Allain’s favourite recipe is Acadian chicken fricot, which she describes as “a hearty stew containing potatoes, dumplings, chicken, and summer savoury.” Allain adds that a dish like chicken fricot can be reinvented depending on where the cook is located in Canada and what seasonal ingredients are available.

Let’s not forget the role of pre-colonial food, either. Indigenous cuisine is anything but new—you could call it the original food of Canada, produced centuries before our legal independence as a country in 1867. Yet unlike other historical comeback foods, such as Acadian cuisine, indigenous dishes are rarely available in restaurants, and there is no sense they’ve become popularized in grocery stores. Like with the broader Canadian cuisine conundrum, indigenous food is hard to define. Despite stereotypes that would limit it to bannock, indigenous cuisines across Canada are both diverse and largely dependent on the geography and natural vegetation of the region.

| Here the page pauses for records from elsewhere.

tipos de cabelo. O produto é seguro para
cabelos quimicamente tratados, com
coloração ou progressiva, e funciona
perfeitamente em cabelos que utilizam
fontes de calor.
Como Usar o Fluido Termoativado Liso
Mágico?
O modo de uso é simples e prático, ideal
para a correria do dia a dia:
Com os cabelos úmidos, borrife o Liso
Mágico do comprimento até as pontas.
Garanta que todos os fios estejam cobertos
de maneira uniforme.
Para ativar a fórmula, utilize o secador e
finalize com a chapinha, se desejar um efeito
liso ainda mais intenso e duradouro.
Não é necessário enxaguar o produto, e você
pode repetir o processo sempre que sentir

Rich Francis is an aboriginal chef (his father is Tetlit Gwich’in and his mother is Tuscarora). He’s currently working on perfecting his own restaurant, District Red, which specializes in indigenous cuisine. He’s also a Season 4 Top Chef Canada finalist. His focus is on pre-contact indigenous food—dishes that existed before European colonizers came to the land North America. First Nations food, from post-contact right up to today, says Francis, is perceived as both bland and boring— largely because it was a colonized diet given to First Nations. Much of the original tradition and culture was lost in that colonization, he adds. But that’s changing.

Francis hopes District Red will help bring indigenous foods to mainstream cuisine in Canada. “The ways I achieve this is by going back to before pre-contact,” says Francis, “utilizing what’s been given to us through tradition, culture and storytelling.” Francis wants to add his “personal touch, fearless creativity, and modern cooking technique”
to traditional indigenous foods, without feeling constricted by labeling his food as Canadian.

When I later ask Stewart how she would explain Canadian cuisine to someone who’s not from Canada, she says she’d tell them to get in the car, start driving, and eat their way across the country. Though a cross-country road trip may not be exactly practical, Stewart has a point. Maybe that’s what Canadian cuisine is: not a few iconic dishes, but a constant exploration of foods and people—a cross-country journey of flavours and histories that make up an entire nation’s cuisine. “If we squander our food tradition, and we turn our back our own products, then we turn our backs on our history, because food is the basis of everything,” says Stewart. “All I know is we’re cooking really good food in Canada and have for a long time.”